## EXTRACTED TEXT
━━━━━━

Mum2Toby · 15/05/2003 08:16

ROFL Ghosty!!

Girly · 15/05/2003 09:42

Hilarious Ghosty

whymummy · 15/05/2003 09:55

grear ghosty

Britabroad · 15/05/2003 10:43

lol ghosty

Here's my best
It made me smile......... :-)

A frog goes into a bank and approaches the teller. He can see from her
nameplate that her name is Patricia Whack.

"Miss Whack, I'd like to get a £30,000 loan to take a holiday."Patty looks
at the frog in disbelief and asks his name.

The frog says his name is Kermit Jagger, his dad is Mick Jagger, and that
it's okay, he knows the bank manager.

Patty explains that he will need to secure the loan with some
collateral.

The frog says, "Sure. I have this," and produces a tiny porcelain
elephant,about half an inch tall - bright pink and perfectly formed.

Very confused, Patty explains that she'll have to consult with the bank
manager and disappears into a back office.She finds the manager and says,

"There's a frog called Kermit Jagger out there who claims to know you and
wants to borrow £30,000, and he wants to use this as collateral."

She holds up the tiny pink elephant. "I mean, what in the world is this?"

(wait for it)

The bank manager looks back at her and says...

"It's a knickknack, Patty Whack. Give the frog a loan. His old man's a
Rolling Stone."

Mum2Toby · 15/05/2003 10:59

LOL Britabroad!

Here's one for the girls:
Fantastic, especially the wine one!!!

Delia's Way 1
Stuff a miniature marshmallow in the bottom of a sugar cone to prevent ice cream drips.
The Real Women's Way
Just suck the ice cream out of the bottom of the cone, for God's sake. You are probably lying on the couch with your feet up eating it anyway.

Delia's Way 2
To keep potatoes from budding, place an apple in the bag with the potatoes.
The Real Women's Way
Buy Smash mashed potato mix and keep it in the pantry for up to a year.

Delia's Way 3
When a cake recipe calls for flouring the baking tin, use a bit of the dry cake mix instead and there won't be any white mess on the outside
of the cake.
The Real Women's Way
Tesco's sell cakes. They even do decorated versions.

Delia's Way 4
If you accidentally over-salt a dish while it's still cooking, drop in a potato slice.
The Real Women's Way
If you over salt a dish while you are cooking, that's tough sh*t.
Please recite with me the Real Women's motto: "I made it and you will eat it and I don't care how bad it tastes."

Delia's Way 5
Wrap celery in aluminium foil when putting in the refrigerator and it will keep for weeks.
The Real Women's Way
It could keep forever. Who eats it?

Delia's Way 6
Brush some beaten egg white over piecrust before baking to yield beautiful glossy finish.
The Real Women's Way
Sainsbury's frozen pie directions do not include brushing any egg white over the crust so I don't do that.

Delia's Way 7
Cure for headaches: Take a lime, cut it in half and rub it on your forehead. The throbbing will go away.
The Real Women's Way
Cure for headaches: Take a lime, cut it in half and drop it in 8 ounces of tequila. Drink the tequila. You might still have the headache,
but who gives a sh*t?

━━━━━━

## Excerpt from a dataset
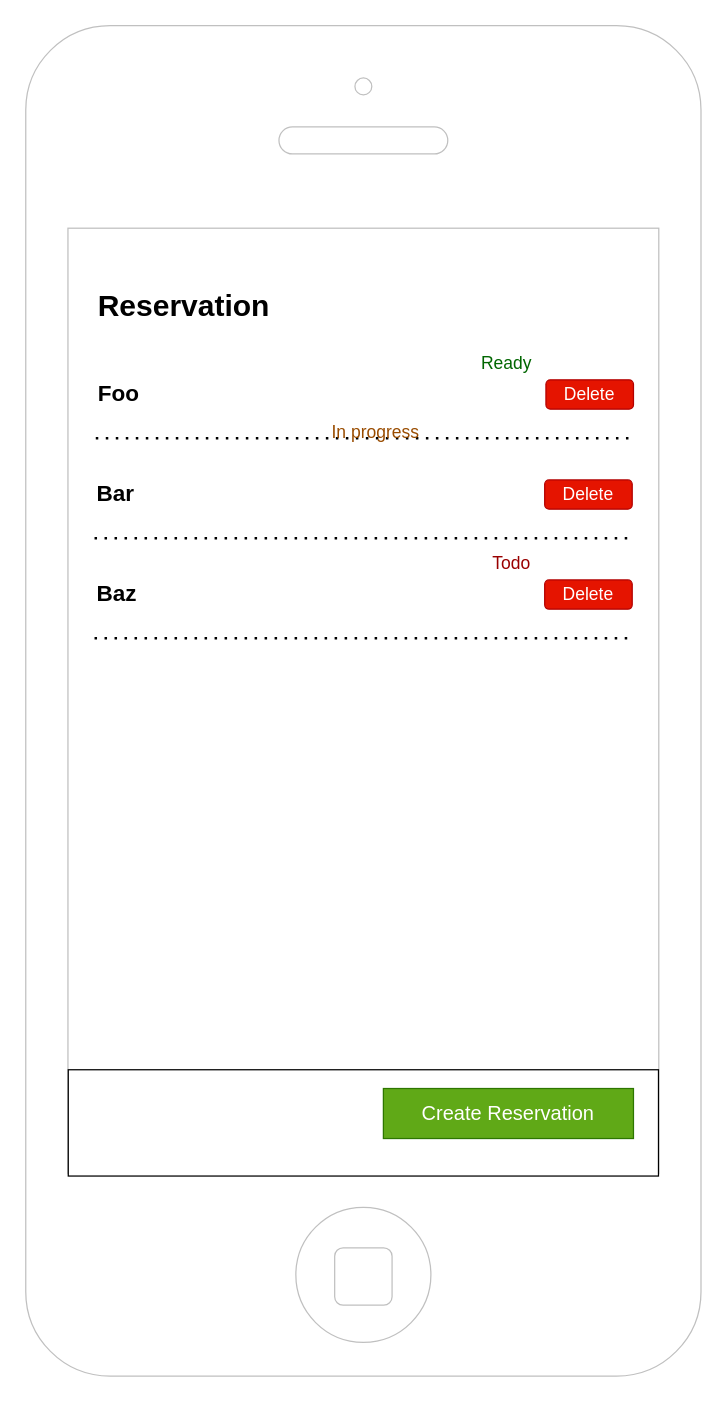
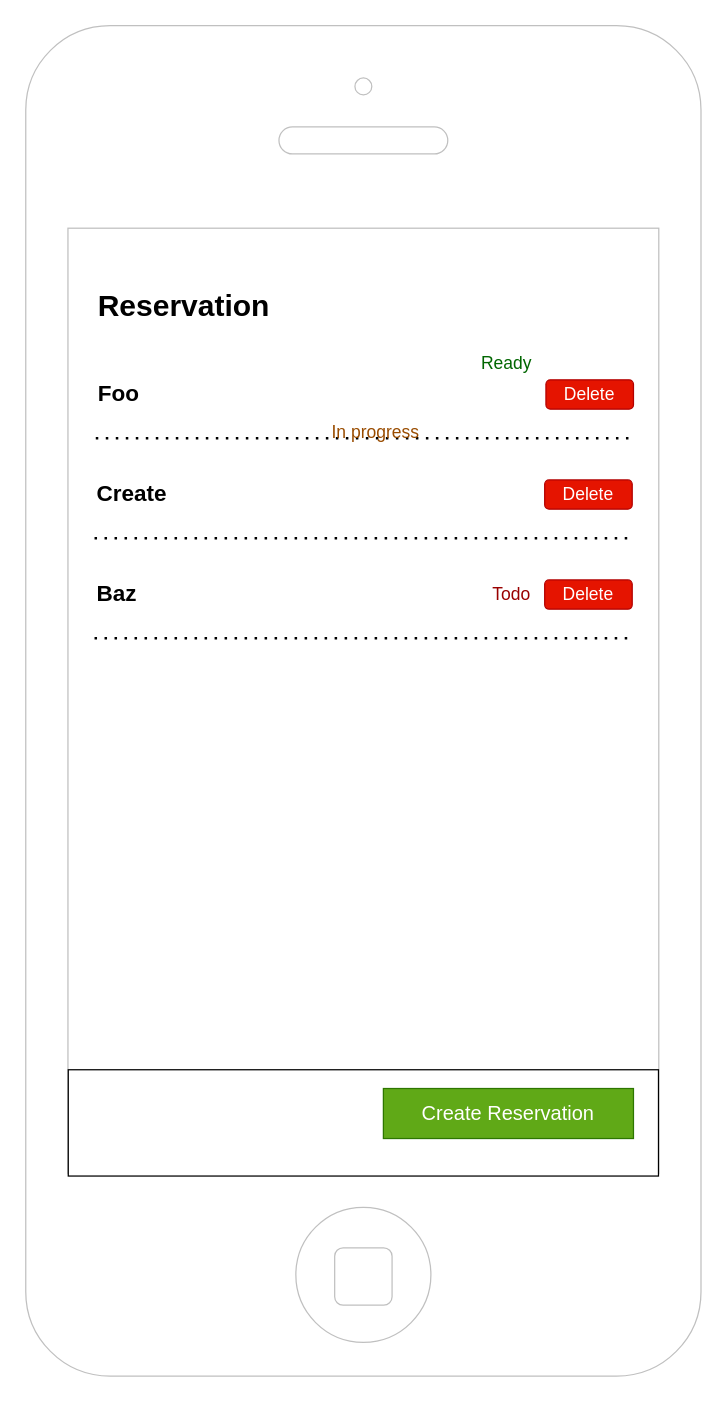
  <mxCell id="0" />
  <mxCell id="1" parent="0" />
  <mxCell id="2" value="" style="html=1;verticalLabelPosition=bottom;labelBackgroundColor=#ffffff;verticalAlign=top;shadow=0;dashed=0;strokeWidth=1;shape=mxgraph.ios7.misc.iphone;strokeColor=#c0c0c0;movable=0;resizable=0;rotatable=0;deletable=0;editable=0;connectable=0;" parent="1" vertex="1"><mxGeometry x="20" y="20" width="540" height="1080" as="geometry" /></mxCell>
  <mxCell id="3" value="&lt;h1&gt;Reservation&lt;/h1&gt;" style="text;html=1;align=left;verticalAlign=middle;resizable=0;points=[];autosize=1;" parent="1" vertex="1"><mxGeometry x="76" y="220" width="170" height="50" as="geometry" /></mxCell>
  <mxCell id="4" value="&lt;h2&gt;Foo&lt;/h2&gt;" style="text;html=1;align=left;verticalAlign=middle;resizable=0;points=[];autosize=1;" parent="1" vertex="1"><mxGeometry x="76" y="290" width="50" height="50" as="geometry" /></mxCell>
  <mxCell id="5" value="&lt;font style=&quot;font-size: 14px&quot;&gt;Delete&lt;/font&gt;" style="rounded=1;html=1;shadow=0;dashed=0;whiteSpace=wrap;fontSize=10;fillColor=#e51400;align=center;strokeColor=#B20000;fontColor=#ffffff;" parent="1" vertex="1"><mxGeometry x="436" y="303.28" width="70" height="23.44" as="geometry" /></mxCell>
  <mxCell id="6" value="" style="endArrow=none;dashed=1;html=1;dashPattern=1 3;strokeWidth=2;" parent="1" edge="1"><mxGeometry width="50" height="50" relative="1" as="geometry"><mxPoint x="76" y="350" as="sourcePoint" /><mxPoint x="506" y="350" as="targetPoint" /></mxGeometry></mxCell>
- <mxCell id="7" value="&lt;h2&gt;Bar&lt;/h2&gt;" style="text;html=1;align=left;verticalAlign=middle;resizable=0;points=[];autosize=1;" parent="1" vertex="1"><mxGeometry x="75" y="370" width="50" height="50" as="geometry" /></mxCell>
+ <mxCell id="7" value="&lt;h2&gt;Create&lt;/h2&gt;" style="text;html=1;align=left;verticalAlign=middle;resizable=0;points=[];autosize=1;" parent="1" vertex="1"><mxGeometry x="75" y="370" width="50" height="50" as="geometry" /></mxCell>
  <mxCell id="8" value="&lt;font style=&quot;font-size: 14px&quot;&gt;Delete&lt;/font&gt;" style="rounded=1;html=1;shadow=0;dashed=0;whiteSpace=wrap;fontSize=10;fillColor=#e51400;align=center;strokeColor=#B20000;fontColor=#ffffff;" parent="1" vertex="1"><mxGeometry x="435" y="383.28" width="70" height="23.44" as="geometry" /></mxCell>
  <mxCell id="9" value="" style="endArrow=none;dashed=1;html=1;dashPattern=1 3;strokeWidth=2;" parent="1" edge="1"><mxGeometry width="50" height="50" relative="1" as="geometry"><mxPoint x="75" y="430" as="sourcePoint" /><mxPoint x="505" y="430" as="targetPoint" /></mxGeometry></mxCell>
  <mxCell id="10" value="&lt;h2&gt;Baz&lt;/h2&gt;" style="text;html=1;align=left;verticalAlign=middle;resizable=0;points=[];autosize=1;" parent="1" vertex="1"><mxGeometry x="75" y="450" width="50" height="50" as="geometry" /></mxCell>
  <mxCell id="11" value="&lt;font style=&quot;font-size: 14px&quot;&gt;Delete&lt;/font&gt;" style="rounded=1;html=1;shadow=0;dashed=0;whiteSpace=wrap;fontSize=10;fillColor=#e51400;align=center;strokeColor=#B20000;fontColor=#ffffff;" parent="1" vertex="1"><mxGeometry x="435" y="463.28" width="70" height="23.44" as="geometry" /></mxCell>
  <mxCell id="12" value="" style="endArrow=none;dashed=1;html=1;dashPattern=1 3;strokeWidth=2;" parent="1" edge="1"><mxGeometry width="50" height="50" relative="1" as="geometry"><mxPoint x="75" y="510" as="sourcePoint" /><mxPoint x="505" y="510" as="targetPoint" /></mxGeometry></mxCell>
  <mxCell id="13" value="" style="rounded=0;whiteSpace=wrap;html=1;" parent="1" vertex="1"><mxGeometry x="54" y="855" width="472" height="85" as="geometry" /></mxCell>
  <mxCell id="14" value="&lt;font style=&quot;font-size: 16px&quot;&gt;Create Reservation&lt;/font&gt;" style="html=1;shadow=0;dashed=0;whiteSpace=wrap;fontSize=10;fillColor=#60a917;align=center;strokeColor=#2D7600;fontColor=#ffffff;rounded=0;" parent="1" vertex="1"><mxGeometry x="306" y="870" width="200" height="40" as="geometry" /></mxCell>
  <mxCell id="15" value="&lt;p&gt;&lt;span style=&quot;font-weight: normal&quot;&gt;&lt;font style=&quot;font-size: 14px&quot;&gt;Ready&lt;/font&gt;&lt;/span&gt;&lt;/p&gt;" style="text;html=1;align=right;verticalAlign=middle;resizable=0;points=[];autosize=1;fontColor=#006600;" parent="1" vertex="1"><mxGeometry x="366" y="270" width="60" height="40" as="geometry" /></mxCell>
  <mxCell id="16" value="&lt;p&gt;&lt;span style=&quot;font-weight: normal&quot;&gt;&lt;font style=&quot;font-size: 14px&quot;&gt;In progress&lt;/font&gt;&lt;/span&gt;&lt;/p&gt;" style="text;html=1;align=right;verticalAlign=middle;resizable=0;points=[];autosize=1;fontColor=#994C00;" parent="1" vertex="1"><mxGeometry x="246" y="325" width="90" height="40" as="geometry" /></mxCell>
- <mxCell id="17" value="&lt;p&gt;&lt;span style=&quot;font-weight: normal&quot;&gt;&lt;font style=&quot;font-size: 14px&quot; color=&quot;#990000&quot;&gt;Todo&lt;/font&gt;&lt;/span&gt;&lt;/p&gt;" style="text;html=1;align=right;verticalAlign=middle;resizable=0;points=[];autosize=1;fontColor=#994C00;" parent="1" vertex="1"><mxGeometry x="375" y="430" width="50" height="40" as="geometry" /></mxCell>
+ <mxCell id="17" value="&lt;p&gt;&lt;span style=&quot;font-weight: normal&quot;&gt;&lt;font style=&quot;font-size: 14px&quot; color=&quot;#990000&quot;&gt;Todo&lt;/font&gt;&lt;/span&gt;&lt;/p&gt;" style="text;html=1;align=right;verticalAlign=middle;resizable=0;points=[];autosize=1;fontColor=#994C00;" parent="1" vertex="1"><mxGeometry x="375" y="455" width="50" height="40" as="geometry" /></mxCell>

━━━━━━

## WORK INSTRUCTIONS
A. Summarize the forum thread of jokes in three sentences.
B. Print everything in the forum thread of jokes from "Delia's Way 4" down to "that's tough sh*t.".
C. Proceed with the forum thread of jokes from the point at which it stops.

## ANSWERS FOR THE TASKS
A. Several posters laugh at a contribution from Ghosty. Britabroad shares a joke in which a frog named Kermit Jagger asks a bank teller, Patricia Whack, for a £30,000 loan and offers a tiny pink porcelain elephant as collateral, and the bank manager answers, "It's a knickknack, Patty Whack. Give the frog a loan. His old man's a Rolling Stone." Mum2Toby then posts a list that sets household tips labeled "Delia's Way" against blunt alternatives labeled "The Real Women's Way."

B.
Delia's Way 4
If you accidentally over-salt a dish while it's still cooking, drop in a potato slice.
The Real Women's Way
If you over salt a dish while you are cooking, that's tough sh*t.

C.
Delia's Way 8
If you have a problem opening jars, try using latex dishwashing gloves.
They give a non-slip grip that makes opening jars easy.
The Real Women's Way
What's the point of blokes then?

And finally the most important tip - Delia's Way 9
Freeze leftover wine into ice cubes for future use in casseroles and
sauces.
The Real Women's Way
Leftover wine????

Britabroad · 15/05/2003 11:15

Lol .
Hurray at last I feel like a real woman.
My mate (a journalist0 met herand says that Delia is an alcofrolic so perhaps she is really a real woman too?

Mum2Toby · 15/05/2003 11:20

I better not post anymore jokes as I have just been blamed for ALL the inappropriate threads that have been started on Mumsnet!!!

Please refer to the "Don't change mumsnet too much" thread for more information.

Britabroad · 15/05/2003 11:21

Think this is an old one ???

A bloke parks his brand new Mercedes in front of the office to show it
off to his colleagues.
As he's getting out of the car, a truck comes speeding along too close
to the kerb and takes off the door before speeding off.
More than a little distraught, the bloke grabs his mobile and calls
the police.
Five minutes later, the police arrive. Before the policeman has a chance
to ask any questions, the bloke starts screaming hysterically:
"My Mercedes, my beautiful black Merc. is ruined. No matter how long at
the panel beaters it'll simply never be the same again!"
After the bloke finally finishes his rant, the policeman shakes his
head in disgust:
"I can't believe how materialistic you bloody Londoners are." he says.
"You lot are so focused on your possessions that you don't notice
anything else in your life."
"How can you say such a thing at a time like this?", snaps the
bloke.
The policeman replies,
"Didn't you realise that your left arm was torn off when the truck hit
you."
The bloke looks down in absolute horror..................
"F*ING HELL!!!!!!" he screams........

"Where's my Rolex?"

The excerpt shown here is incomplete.